Keep your fur in a cool, dry, dark place. When you are not wearing your fur, store it in a closet with indirect heat. If your preferred storage location has a heat vent, close the vent so that the direct heat does not dry out your furs, causing damage. Freezing and thawing cycles degrade your furs and can cause significant damage, so an unheated area would not be good.

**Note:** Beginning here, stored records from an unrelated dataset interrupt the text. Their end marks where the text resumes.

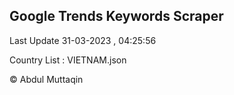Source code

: 

## Google Trends Keywords Scraper 
 
Last Update 31-03-2023 , 04:25:56

Country List :
VIETNAM.json



© Abdul Muttaqin 
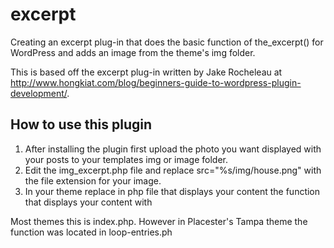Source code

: excerpt
=======

Creating an excerpt plug-in that does the basic function of the_excerpt() for WordPress and adds an image from the theme's img folder.

This is based off the excerpt plug-in written by Jake Rocheleau at http://www.hongkiat.com/blog/beginners-guide-to-wordpress-plugin-development/.

How to use this plugin
-------------
1. After installing the plugin first upload the photo you want displayed with your posts to your templates img or image folder. 
2. Edit the img_excerpt.php file and replace src="%s/img/house.png" with the file extension for your image.
3. In your theme replace in php file that displays your content the function that displays your content with 

 <?php echo afs_trim_content(55); // display page content limited at 55 chars ?>
 
Most themes this is index.php. However in Placester's Tampa theme the function was located in loop-entries.ph

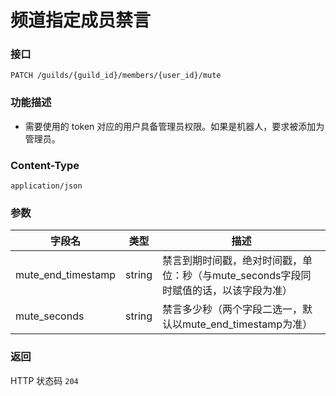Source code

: # 频道指定成员禁言

### 接口
`PATCH /guilds/{guild_id}/members/{user_id}/mute`

### 功能描述
- 需要使用的 token 对应的用户具备管理员权限。如果是机器人，要求被添加为管理员。

### Content-Type

`application/json`

### 参数
| 字段名    | 类型                   | 描述               |
| -------  | --------------------- | ----------------- |
| mute_end_timestamp | string | 禁言到期时间戳，绝对时间戳，单位：秒（与mute_seconds字段同时赋值的话，以该字段为准） |
| mute_seconds | string | 禁言多少秒（两个字段二选一，默认以mute_end_timestamp为准） |

### 返回
HTTP 状态码 `204`
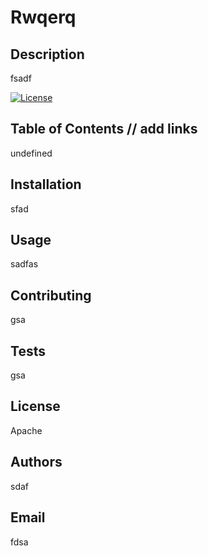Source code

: 
  # Rwqerq
  ## Description
  fsadf

  [![License](https://img.shields.io/badge/License-Apache_2.0-blue.svg)](https://opensource.org/licenses/Apache-2.0)

  ## Table of Contents // add links 
  undefined

  ## Installation
  sfad

  ## Usage
  sadfas

  ## Contributing
  gsa

  ## Tests
  gsa

  ## License
  Apache

  ## Authors
  sdaf

  ## Email
  fdsa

Let your fur "breathe". Leave room around it for air to circulate. This will allow the moisture from your body dissipate before molds can gain a foothold.3
Keep your fur dry. If your fur gets damp, shake it out and hang it to dry. If it gets soaked, take it to a fur shop for treatment.4
Deter or eliminate insects and rodents. Keep these pests away from your fur. Invariably, they will nibble it. Use deterrents and, if necessary, chemicals and traps to keep your storage area free of vermin.5
Store in a controlled environment. Your furs will last longer if stored at favorable temperature and humidity. If your furs are extremely costly, consider taking them to a fur storage facility for refrigerated storage during the warm months. These facilities chill your furs to slow the unavoidable deterioration and also control the humidity to prevent mold growth. Note that air-conditioned spaces at home and standard refrigerators generally have high humidity. Try to keep storage areas around 50% relative humidity and 50˚F (10 C).6
Avoid catastrophic loss. Storing your fur coats, jackets, and fur accessories at home during summer months could be very costly. To keep your fur coats and other fur apparel in top condition, they need to be stored in climate controlled, cold vaults, not in a hot, dry closet with mothballs. Home air conditioning is often too humid. You need constant 50˚F (10 C) and 50% humidity to maintain the proper moisture levels in your furs. Also, be aware that odors from cedar and mothballs stay with furs, leathers and wools, creating lasting, unpleasant odors.